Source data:
# # # # # # #

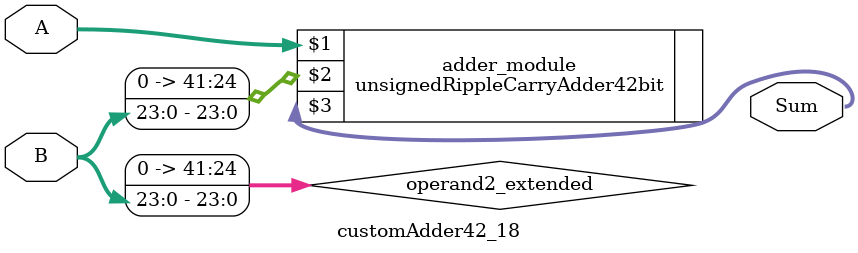
<source format=v>
module customAdder42_18(
                        input [41 : 0] A,
                        input [23 : 0] B,
                        
                        output [42 : 0] Sum
                );

        wire [41 : 0] operand2_extended;
        
        assign operand2_extended =  {18'b0, B};
        
        unsignedRippleCarryAdder42bit adder_module(
            A,
            operand2_extended,
            Sum
        );
        
        endmodule
        
</source>
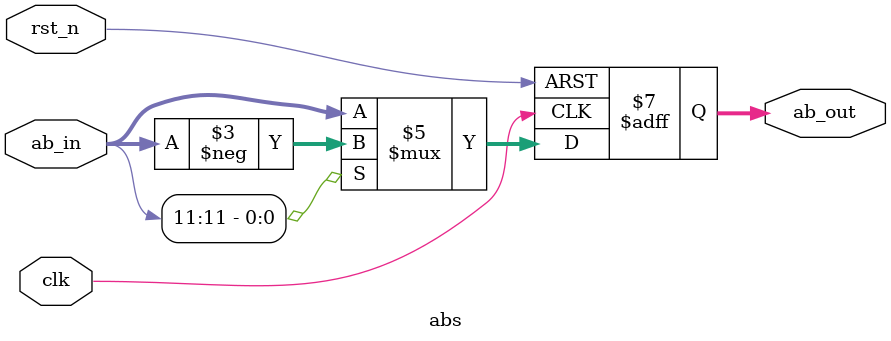
<source format=sv>
module abs( 
    input clk, 
    input rst_n, 
    input [11:0] ab_in,
    output [11:0] ab_out
);

    always_ff @(posedge clk or negedge rst_n) begin
        if (!rst_n) begin
            ab_out <= 12'd0;
        end else begin
            if (ab_in[11]) begin
                ab_out <= -ab_in;
            end else begin
                ab_out <= ab_in;
            end
        end
    end

endmodule 
</source>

# # # # # # #

Every entry above needs to be copied exactly, and no pictures go with it.

<source format=v>
module customAdder42_18(
                        input [41 : 0] A,
                        input [23 : 0] B,
                        
                        output [42 : 0] Sum
                );

        wire [41 : 0] operand2_extended;
        
        assign operand2_extended =  {18'b0, B};
        
        unsignedRippleCarryAdder42bit adder_module(
            A,
            operand2_extended,
            Sum
        );
        
        endmodule
        
</source>
<source format=sv>
module abs( 
    input clk, 
    input rst_n, 
    input [11:0] ab_in,
    output [11:0] ab_out
);

    always_ff @(posedge clk or negedge rst_n) begin
        if (!rst_n) begin
            ab_out <= 12'd0;
        end else begin
            if (ab_in[11]) begin
                ab_out <= -ab_in;
            end else begin
                ab_out <= ab_in;
            end
        end
    end

endmodule 
</source>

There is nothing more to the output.